→ DIRECTIONS:
a) Set down the part of the thread about children's TV shows starting at "But never mind" and ending at "was about 3.", word for word.
b) Extend the thread about children's TV shows past its last comment.

→ READING TEXT:
I remember Engineer Bill. I had one of his Milk classes, where the more you drank, the higher you train “rank” was, from Gandydancer to Engineer, iirc That mights be the same Red Light Green Light milk glass.

My neighbor (trainman) explained that however, the Conductor was the real boss of the train, altho of course Engineer was considered by kids to be the coolest.

We must have been neighbors growing up. I grew up on Tom Hatten/Popeye and Engineer Bill too (Bozo never did interest me that much).

Engineer Bill had “Bad Habit Breaking” exercises – Each week, he’d choose a common childhood bad habit to break. A model train had to climb up an inclined ramp, pushing a block representing the bad habit. The train would make a little progress each day, and finally by the end of the week it would (usually) reach the top and push the block off into a wastebasket.

But never mind all that. I just watched Tom Hatten and Bill and Mouseketeers for the cartoons. E-Bill had an odd series of cartoons: Colonel Bleep, unicycle-riding space alien spy from afar, assigned to Earth of gather intelligence on our nascent Nuclear Age, which threatened the safety of the whole Galaxy.

You can still see episodes of Engineer Bill and Colonel Bleep on YouTube. Whoda thunk somebody somewhere recorded those (who had videotape recorders in those days?), kept them all these years, just to post them on YouTube?

Colonel Bleep! I forgot all about him.

Do you remember Webster Webfoot? He was my favorite when I was about 3.

There’s a science fiction story that postulates that the first use of faster than light travel is to carry aging baby boomers far enough out into space to see “Howdy Doody” and other shows that were broadcast live and not preserved: “What Time is It?” by Jack Haldeman II (Joe’s brother).

Here’s another Colonel Bleep cartoon. The point being: These were made in the late 1950s, and some of them had a clear, overt, unmistakeable Cold War propaganda theme to them. Here, Bleep and his sidekicks battle a Sauron-like evil robot who has designs to conquer the galaxy universe with weapons of destruction:

https://www.youtube.com/watch?v=lEhYJdygMEQ

I don’t think I want to see them again. They stay wonderful in my memory, instead of cheesy in the re-viewing.

Let’s not kid ourselves. They were cheesy the first time. That’s how I remember them. As in: So cheesy they’re funny. ETA: Definitely “dustbin of our cultural history” material.

P.S. Sorry, no, I totally missed Webster Webfoot. Don’t remember that at all. But I remember Calvin And The Colonel. Look that up on YouTube yourself if you dare.

OTOH, Rocky and Bullwinkle was a real winner of a cartoon series.

→ GIVEN ENTRIES:
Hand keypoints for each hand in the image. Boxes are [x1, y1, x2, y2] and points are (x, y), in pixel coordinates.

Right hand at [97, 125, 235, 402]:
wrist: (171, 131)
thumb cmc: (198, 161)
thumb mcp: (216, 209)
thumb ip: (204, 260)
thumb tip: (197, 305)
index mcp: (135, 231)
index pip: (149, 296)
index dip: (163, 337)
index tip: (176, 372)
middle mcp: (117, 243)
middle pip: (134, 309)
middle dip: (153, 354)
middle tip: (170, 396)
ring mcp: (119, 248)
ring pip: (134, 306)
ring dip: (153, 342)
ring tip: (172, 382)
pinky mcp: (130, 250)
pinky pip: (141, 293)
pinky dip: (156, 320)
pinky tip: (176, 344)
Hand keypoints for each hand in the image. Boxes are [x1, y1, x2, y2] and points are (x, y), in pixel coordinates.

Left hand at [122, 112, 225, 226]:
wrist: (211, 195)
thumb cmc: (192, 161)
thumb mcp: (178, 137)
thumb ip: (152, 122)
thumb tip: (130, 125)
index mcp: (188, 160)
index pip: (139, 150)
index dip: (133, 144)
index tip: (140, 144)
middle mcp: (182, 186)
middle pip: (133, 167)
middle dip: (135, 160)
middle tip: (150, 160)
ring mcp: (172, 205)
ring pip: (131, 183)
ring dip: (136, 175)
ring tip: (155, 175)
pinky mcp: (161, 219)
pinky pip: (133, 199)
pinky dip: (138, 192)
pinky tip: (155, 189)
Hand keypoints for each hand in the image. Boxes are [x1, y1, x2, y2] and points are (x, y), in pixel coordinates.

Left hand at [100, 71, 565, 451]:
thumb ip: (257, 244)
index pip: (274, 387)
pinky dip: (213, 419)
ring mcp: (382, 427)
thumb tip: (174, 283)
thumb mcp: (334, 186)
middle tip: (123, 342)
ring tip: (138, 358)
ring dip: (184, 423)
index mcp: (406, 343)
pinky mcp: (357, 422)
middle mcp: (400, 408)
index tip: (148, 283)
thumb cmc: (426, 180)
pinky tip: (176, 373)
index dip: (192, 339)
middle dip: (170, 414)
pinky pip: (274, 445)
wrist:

→ ANSWER LIST:
a)
But never mind all that. I just watched Tom Hatten and Bill and Mouseketeers for the cartoons. E-Bill had an odd series of cartoons: Colonel Bleep, unicycle-riding space alien spy from afar, assigned to Earth of gather intelligence on our nascent Nuclear Age, which threatened the safety of the whole Galaxy.

You can still see episodes of Engineer Bill and Colonel Bleep on YouTube. Whoda thunk somebody somewhere recorded those (who had videotape recorders in those days?), kept them all these years, just to post them on YouTube?

Colonel Bleep! I forgot all about him.

Do you remember Webster Webfoot? He was my favorite when I was about 3.

b)
His theme song

I remember wgn’s bozo and a lot of Indiana Illinois and Michigan cried when Mr Frazer passed … I also took an appreciation of old movies because Mr Frazer would walk from the bozo studio to a faux library corner with a working fireplace and show one of the old Hollywood classic movies

and what even was more amazing is they weren’t kids movies usually except for the lassie movies in the 30s/40s (because they were his favorite as a kid allegedly)

And popeye lasted into the 90s until some controversy caused Hatten either to be fired or quit and he too was a mainstay on KTLA’s “family theater” which ran all day Sunday … at one point I think there was a shortened weekday morning version of popeye with the HB popeye cartoons shown

actually you can add the whole “saturday morning cartoons” along with morning and afternoon cartoons on non cable stations well MEtv runs some of the theater shorts these days …

Growing up in Indiana, I watched Chicago’s Bozo Show regularly, and was surprised to see how long it actually lasted–into the 2000s! I even remember that traumatic time when Bozo’s voice mysteriously changed (actually, when Bob Bell retired from playing him, and was replaced by Joey D’Auria). I was a bit past the prime age for watching Bozo by that time, but I was still aware of it happening.

But Bob Bell’s portrayal of Bozo lives on. According to Dan Castellaneta, Krusty the Clown’s voice is based on Bell’s raspy-voiced Bozo.

Related to phone books, we’ll probably stop seeing companies pick names to get them first listings, like AAA Septic Service or A1 Auto Repair.

Google doesn’t care about the alphabet.

He was a large puppet duck. Looked enough like Donald Duck that Disney would have probably sued. His birthday was February 31st!